Vol.6:正しい評価とは(2)
スポーツ指導者が対象としているのは,人間の身体活動によって得られる事象です.
従って,スポーツの指導を行なう上では,人間の身体や身体活動に関する深い知識が必要になります.データを評価する上で,人間の身体や身体活動に関する知識がないことは,時として誤った判断を下してしまう可能性があるのです.

例えば,安静時心拍数は,オーバートレーニングの兆候を判断する上で非常に有益なデータであることが知られています.
一般的に,極度の疲労状態や,前日のトレーニングから十分な回復がなされていない場合において,安静時心拍数は通常より高い値を示すことが知られています.

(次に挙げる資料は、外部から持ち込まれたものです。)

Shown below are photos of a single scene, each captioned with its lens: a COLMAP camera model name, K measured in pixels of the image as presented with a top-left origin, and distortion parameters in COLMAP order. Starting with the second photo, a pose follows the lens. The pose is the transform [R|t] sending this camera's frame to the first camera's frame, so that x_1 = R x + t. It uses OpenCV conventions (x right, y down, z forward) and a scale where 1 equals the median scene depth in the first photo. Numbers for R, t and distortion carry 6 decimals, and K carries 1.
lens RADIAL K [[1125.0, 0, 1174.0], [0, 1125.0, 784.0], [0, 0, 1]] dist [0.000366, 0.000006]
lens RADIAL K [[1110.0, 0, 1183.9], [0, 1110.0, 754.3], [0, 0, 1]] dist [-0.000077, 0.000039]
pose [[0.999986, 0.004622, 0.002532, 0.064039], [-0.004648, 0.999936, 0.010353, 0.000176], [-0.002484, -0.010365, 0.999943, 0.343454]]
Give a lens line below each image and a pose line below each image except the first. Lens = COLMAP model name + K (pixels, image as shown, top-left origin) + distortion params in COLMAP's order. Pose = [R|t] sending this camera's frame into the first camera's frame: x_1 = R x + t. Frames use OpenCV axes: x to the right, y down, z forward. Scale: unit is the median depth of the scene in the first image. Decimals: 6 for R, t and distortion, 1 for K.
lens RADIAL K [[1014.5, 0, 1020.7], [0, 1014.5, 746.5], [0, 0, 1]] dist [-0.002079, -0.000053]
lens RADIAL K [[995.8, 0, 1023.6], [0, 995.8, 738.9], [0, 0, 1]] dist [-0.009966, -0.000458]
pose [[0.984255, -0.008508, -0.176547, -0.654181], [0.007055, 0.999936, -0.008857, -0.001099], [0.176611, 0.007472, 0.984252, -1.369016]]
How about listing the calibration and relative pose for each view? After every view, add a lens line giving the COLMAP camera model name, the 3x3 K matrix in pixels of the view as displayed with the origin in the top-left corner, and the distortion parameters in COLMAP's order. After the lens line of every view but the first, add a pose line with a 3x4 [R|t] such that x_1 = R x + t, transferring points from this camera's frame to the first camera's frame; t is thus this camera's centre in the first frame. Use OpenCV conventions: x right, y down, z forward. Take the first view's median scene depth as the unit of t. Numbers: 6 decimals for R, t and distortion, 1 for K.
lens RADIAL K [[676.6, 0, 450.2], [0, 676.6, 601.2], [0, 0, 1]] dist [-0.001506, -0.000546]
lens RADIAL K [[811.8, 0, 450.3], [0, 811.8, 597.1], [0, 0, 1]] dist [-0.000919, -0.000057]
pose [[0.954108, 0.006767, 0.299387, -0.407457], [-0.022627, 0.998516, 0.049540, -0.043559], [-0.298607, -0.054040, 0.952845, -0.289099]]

一方で,トレーニング(特に持久的トレーニング)に対する適応によって,安静時心拍数は徐々に低くなる傾向がみられます. しかしながら,稀なケースですが,オーバートレーニングによって自律神経に変調がみられる場合,副交感神経が優位に働きすぎて安静時心拍数が低い値を示すことがあります.
この状態を,トレーニングに対する適応として評価してしまうことは非常に危険なことなのです.
もちろん,他のパラメータ(体重など)を評価することなどによって,このような間違いは回避することが出来ますが,対象とすべきパラメータのデータがない場合においては十分な注意が必要になります.

このように,スポーツ指導者は,人間の身体や身体活動に関する深い知識を有することが必要なのです.